Amidst the worldly comings and goings, observe how endings become beginnings. – Lao Tzu
I’m done, D-O-N-E, with physical therapy. It’s over. Finito. The End. My lion-maned physical therapist told me to get out of his gym for the last time. An ending has surely never been so bittersweet.
Two months ago I awoke very early in a Miami hotel room situated obscenely close to both railroad tracks and the airport. With the exception of some mild discomfort I was walking well and in relatively high spirits. By that afternoon a deft and humorous surgeon had removed a tumor, part of a leg muscle, and part of a hip bone from my body. With those things went my ability to walk. The only way to describe that ending was bitter. Not a speck of sweet in it.
I’ve learned a few things since the beginning of this tumor mess. I finally got to know what a ten on the pain scale is really like. Let’s hope that’s a first and last kind of scenario, ya know? I found out what “this too shall pass” truly means. I discovered that working out with a bunch of octogenarians makes you feel like a sexy beast even when you have a chunk of leg missing. Hey, I’ll take what I can get these days. I learned that the P and T in physical therapy stand for Pain and Torture, so says my physical therapist. The only thing missing from our sessions was a mace and a ball gag.
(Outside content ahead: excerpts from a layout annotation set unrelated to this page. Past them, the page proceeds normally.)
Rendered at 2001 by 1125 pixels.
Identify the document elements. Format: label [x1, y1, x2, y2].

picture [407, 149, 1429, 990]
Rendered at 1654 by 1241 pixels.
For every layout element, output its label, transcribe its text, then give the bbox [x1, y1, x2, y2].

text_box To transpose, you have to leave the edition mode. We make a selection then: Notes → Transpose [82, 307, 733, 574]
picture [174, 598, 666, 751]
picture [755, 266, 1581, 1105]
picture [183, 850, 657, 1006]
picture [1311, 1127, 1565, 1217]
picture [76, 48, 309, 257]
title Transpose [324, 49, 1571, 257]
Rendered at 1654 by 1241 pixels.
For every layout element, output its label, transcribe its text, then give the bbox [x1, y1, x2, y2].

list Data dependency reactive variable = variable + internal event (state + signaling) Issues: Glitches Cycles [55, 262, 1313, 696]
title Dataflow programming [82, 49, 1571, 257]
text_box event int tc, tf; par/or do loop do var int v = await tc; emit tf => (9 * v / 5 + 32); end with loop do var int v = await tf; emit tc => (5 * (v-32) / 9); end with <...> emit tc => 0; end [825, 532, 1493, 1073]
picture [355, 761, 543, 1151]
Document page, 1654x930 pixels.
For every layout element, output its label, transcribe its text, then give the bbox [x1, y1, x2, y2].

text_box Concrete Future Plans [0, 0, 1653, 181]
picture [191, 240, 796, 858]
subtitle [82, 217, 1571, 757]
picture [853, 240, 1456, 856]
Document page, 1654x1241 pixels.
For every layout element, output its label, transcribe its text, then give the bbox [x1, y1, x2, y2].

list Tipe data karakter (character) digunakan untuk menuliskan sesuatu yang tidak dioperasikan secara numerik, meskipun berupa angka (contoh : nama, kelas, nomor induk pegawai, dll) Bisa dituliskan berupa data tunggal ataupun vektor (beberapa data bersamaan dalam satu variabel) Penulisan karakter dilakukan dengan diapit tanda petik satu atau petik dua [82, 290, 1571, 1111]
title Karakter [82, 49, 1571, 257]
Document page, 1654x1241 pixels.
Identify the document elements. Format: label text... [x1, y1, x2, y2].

The lesson that has most seared itself into my grey matter is that even when you have encountered the bleakest ending, there is a beginning somewhere on the horizon. Now had you tried to tell me that even a day ago, I might have met your face with my fist. I wasn’t able or willing to get it. It was dark back there, darker than I’d ever known, and I might add I’ve known dark. I’ve lived through some radically bleak times, but this milestone was immeasurably difficult. As my mobility met its ending, I wondered on more than one occasion if I was capable of making it to the next beginning.
So I’m going to try to illustrate to you, doing my very best to not get all Hallmark on your ass, that beginnings are everywhere. Even when it feels like the only thing you can touch, taste, and see are endings. The beginnings, the beginnings, they go on for miles. Sometimes they are not the ones you’d have hoped for. Sometimes they don’t appear to be beginnings at all. They are, though, and they are abundant.
Go out and get them! Say the words you’ve longed to say, but always found a reason not to. Accomplish the goal you have sworn is too difficult. Aspire to do something other than the mundane tasks in life. The beginnings, the beginnings, they go on for miles, and they are nothing but sweet. Take a bite already, would ya?